Daphne didn’t say anything. She didn’t ask, ‘Where’s Theo?’ Nor did she appear to spot the glaring evidence of an intrigue, or she would have started teasing with talk of snogging or tonsil hockey. Maybe she didn’t give a shit, thought Jane as she put on Pink Floyd’s The Dark Side of the Moon . Liam smiled at her appreciatively.

‘Did Ralph leave?’ Jane couldn’t think what else to say.

‘Mm,’ answered Daphne, with a low tremor in her voice as if she might cry.

‘OK, I’m going to find Theo.’ Liam was awkward now, as if he’d been caught hanging around with kids. ‘See you.’

‘OK, see you later,’ Jane said, bereft as someone waving her sweetheart off to war. She didn’t see him after that. The two boys went out for a drink and then Liam went home. Within a day or so they’d left for university.

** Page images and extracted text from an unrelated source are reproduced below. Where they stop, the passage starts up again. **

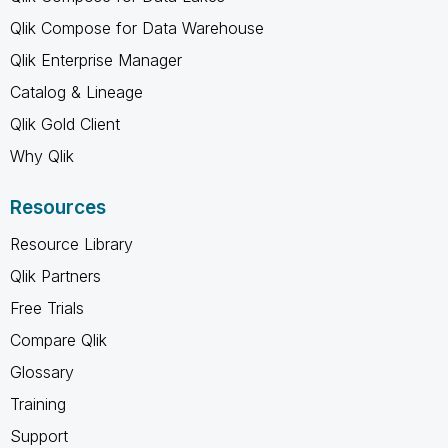
Qlik Compose for Data Warehouse
Qlik Enterprise Manager
Catalog & Lineage
Qlik Gold Client
Why Qlik
Resources
Resource Library
Qlik Partners
Free Trials
Compare Qlik
Glossary
Training
Support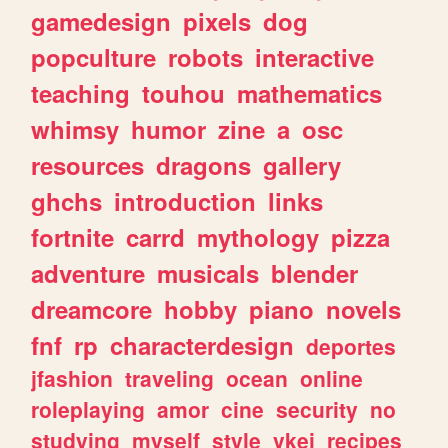
gamedesign
pixels
dog
popculture
robots
interactive
teaching
touhou
mathematics
whimsy
humor
zine
a
osc
resources
dragons
gallery
ghchs
introduction
links
fortnite
carrd
mythology
pizza
adventure
musicals
blender
dreamcore
hobby
piano
novels
fnf
rp
characterdesign
deportes
jfashion
traveling
ocean
online
roleplaying
amor
cine
security
no
studying
myself
style
vkei
recipes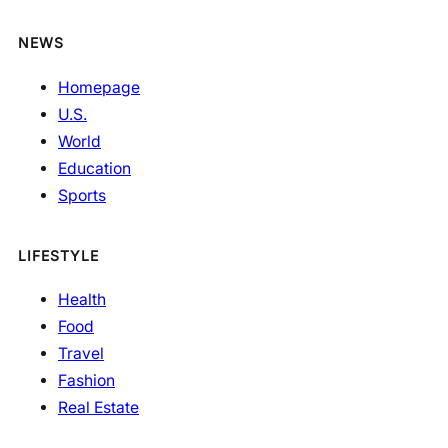
NEWS
Homepage
U.S.
World
Education
Sports
LIFESTYLE
Health
Food
Travel
Fashion
Real Estate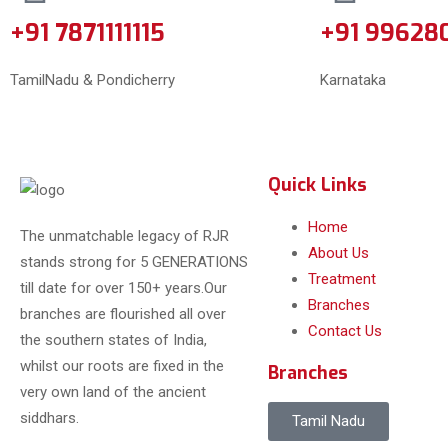
+91 7871111115
+91 99628
TamilNadu & Pondicherry
Karnataka
Quick Links
Home
The unmatchable legacy of RJR
About Us
stands strong for 5 GENERATIONS
Treatment
till date for over 150+ years.Our
Branches
branches are flourished all over
Contact Us
the southern states of India,
whilst our roots are fixed in the
Branches
very own land of the ancient
siddhars.
Tamil Nadu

The girls lay on the floor in Daphne’s room, listening to records and not talking much. Jane thought about Liam, her abdomen still tight with the thrill of what had happened, her skin warm with the secret. When she turned to look, Daphne was crying silently, viscous tears sliding slowly down her cheeks, each drop pausing briefly on her chin before falling to the floor. She wasn’t making a noise or sniffing. A weeping statue.

‘Hey?’ She reached over and gripped her friend’s shoulder. ‘What happened?’

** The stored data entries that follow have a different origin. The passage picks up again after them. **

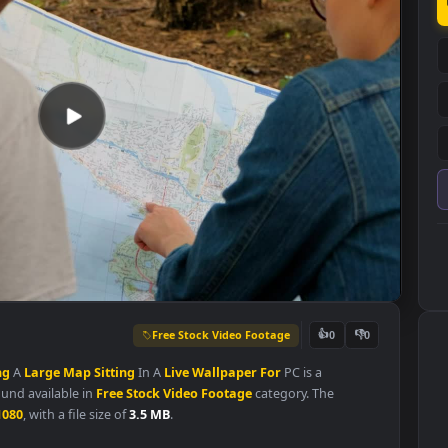
Free Stock Video Footage
👍
0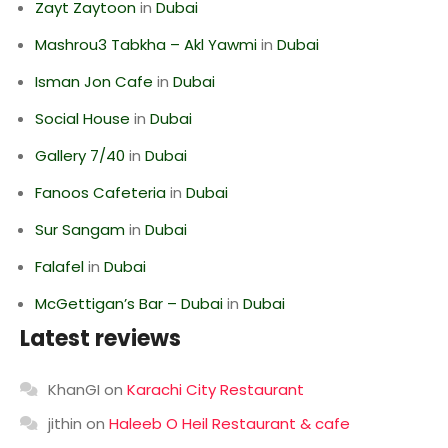
Zayt Zaytoon
in
Dubai
Mashrou3 Tabkha – Akl Yawmi
in
Dubai
Isman Jon Cafe
in
Dubai
Social House
in
Dubai
Gallery 7/40
in
Dubai
Fanoos Cafeteria
in
Dubai
Sur Sangam
in
Dubai
Falafel
in
Dubai
McGettigan’s Bar – Dubai
in
Dubai
Latest reviews
KhanGI
on
Karachi City Restaurant
jithin
on
Haleeb O Heil Restaurant & cafe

‘I want to die,’ came the reply.

‘Why? What happened?’ Jane repeated, more urgently.

‘There’s no point in anything, in being alive. Ralph’s leaving for America. I hate him.’

‘Then forget about him.’ Her mother used to sing ‘I’m Gonna Wash That Man Right Outa My Hair’ around the house.

‘But I also don’t hate him.’ She looked distraught.

It was years before Jane told Daphne about Liam, and even then she didn’t admit it was her first kiss. Hard to disclose that yet another of Plain Jane’s initiations had been enacted on the stage of Barnabas Road.

They stood before the old house waiting for something to happen. There was an unfamiliar sterility to the place.

‘Probably belongs to a banker now,’ said Daphne. ‘Such a different atmosphere.’ She peered over into the corner of the front garden. ‘Do you remember the sculpture we all made?’

Jane nodded. ‘It was so mysterious and beautiful. I’d never seen anything like it. I couldn’t believe it all came from rubbish out of the river. It was like a heathen god standing in the corner of the garden. Your family was so unusual – such an inspiration.’

‘Maybe our family looked exotic, but it didn’t feel like that on the inside. If you think about it, we were a mess. Even then, before Ellie…’ She didn’t finish the sentence. ‘That’s how I see it now. I always used to think all that freedom was a privilege. That image of us running free, flinging off our clothes, walking barefoot around the streets – like urban Mowgli girls finding our own tracks through the jungle. But now I think of that jungle as dangerous. I didn’t really know what I was doing.’

Jane understood that the other side to the fascinating teenager was the skinny girl who was half-foreign, whose mother was unreliable and often absent and whose father was living out fantasies of the literary life with his pretentious clothes, posh car and young girlfriends. As they looked up at the house, a shadow moved behind the gauze curtains on the first floor. Daphne turned away decisively, as though shaking off the memories, and they set off down the road.

They were inside the park before either of them spoke again, walking along a line of elephantine plane trees by the river. Daphne stopped and leaned against the railings, looking across the water at the luxurious green of the Hurlingham Club on the northern side. Nearer to them, a cormorant balanced on a wooden post, sunning itself, wings splayed like a scrawny eagle atop a totem pole.